The following are previews of two books received for review at Culture, Medicine, and Psychiatry. These previews provide a snapshot of recent publications in medical anthropology, cultural studies, and the history of medicine. For a full list of books received in December 2014, click here: http://link.springer.com/article/10.1007/s11013-014-9395-6
Culture, Suicide, and the Human Condition
Edited by Marja-Liisa Honkasalo and Miira Tuominen / Afterword by Arthur Kleinman
This collection of research on suicide argues that suicide is not “a separate realm of pathological behavior,” but instead a human action contextualized by a suicidal person’s cultural, historical, and ethnic roots. However, “the context never completely determines the decision,” allowing the authors to focus on suicide as both cultural and psychological phenomena. The authors emphasize individual action and choice regarding the decision to commit suicide. Similarly, the collection presents a complicated puzzle: suicidal narratives make sense of self-killing to a community, and depict suicide as a “solution to common human problems.”
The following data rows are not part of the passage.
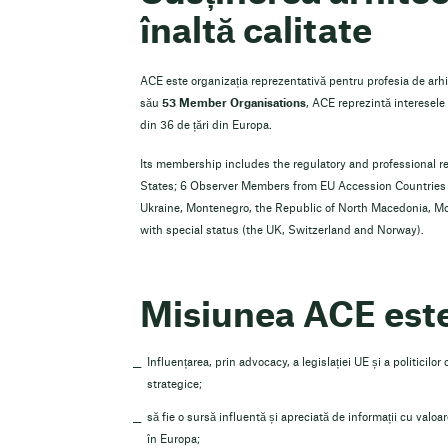
înaltă calitate
ACE este organizația reprezentativă pentru profesia de arhi
său
53 Member Organisations
, ACE reprezintă interesele
din 36 de țări din Europa.
Its membership includes the regulatory and professional r
States; 6 Observer Members from EU Accession Countries a
Ukraine, Montenegro, the Republic of North Macedonia, M
with special status (the UK, Switzerland and Norway).
Misiunea ACE este
Influențarea, prin advocacy, a legislației UE și a politicilor
strategice;
să fie o sursă influentă și apreciată de informații cu valoa
în Europa;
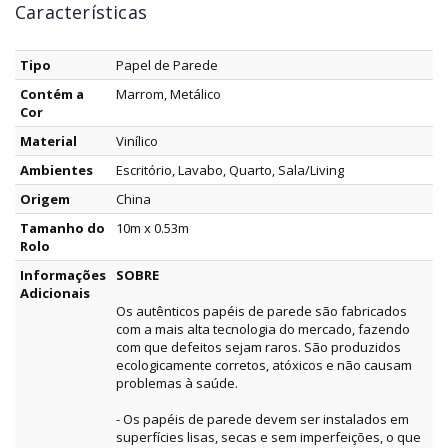
Características
Tipo
Papel de Parede
Contém a
Marrom, Metálico
Cor
Material
Vinílico
Ambientes
Escritório, Lavabo, Quarto, Sala/Living
Origem
China
Tamanho do
10m x 0.53m
Rolo
Informações
SOBRE
Adicionais
Os autênticos papéis de parede são fabricados
com a mais alta tecnologia do mercado, fazendo
com que defeitos sejam raros. São produzidos
ecologicamente corretos, atóxicos e não causam
problemas à saúde.
- Os papéis de parede devem ser instalados em
superfícies lisas, secas e sem imperfeições, o que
Culture, Suicide, and the Human Condition was released in March 2014 by Berghahn Books. More details on the book here: https://www.berghahnbooks.com/extras/docs/flyer/HonkasaloCulture_9781782382348.html
A Metaphysics of Psychopathology
Zachar’s book asks what constitutes the “real” in psychopathology. He states that in psychiatry, pathologies are assumed to be “real,” while in psychology, the “realness” of a pathology is debated in terms of its roots in personality, superego, or in “general intelligence.” Neither discipline, however, aims to pin down what “real” entails for mental illness and conditions. Some pathologies move from being cast off as imaginary to being embraced as legitimate, such as PTSD, and others, like multiple personality disorder, are classified as real only to be later considered imaginary. Zachar takes a philosophical approach to considering what “real” means in terms of psychiatric and psychological classification, proposing a new classificatory system that the summary asserts “avoids both relativism and essentialism.” He then uses this model to interpret recent “controversies” in the inclusion of certain mental disorders within existing classificatory systems.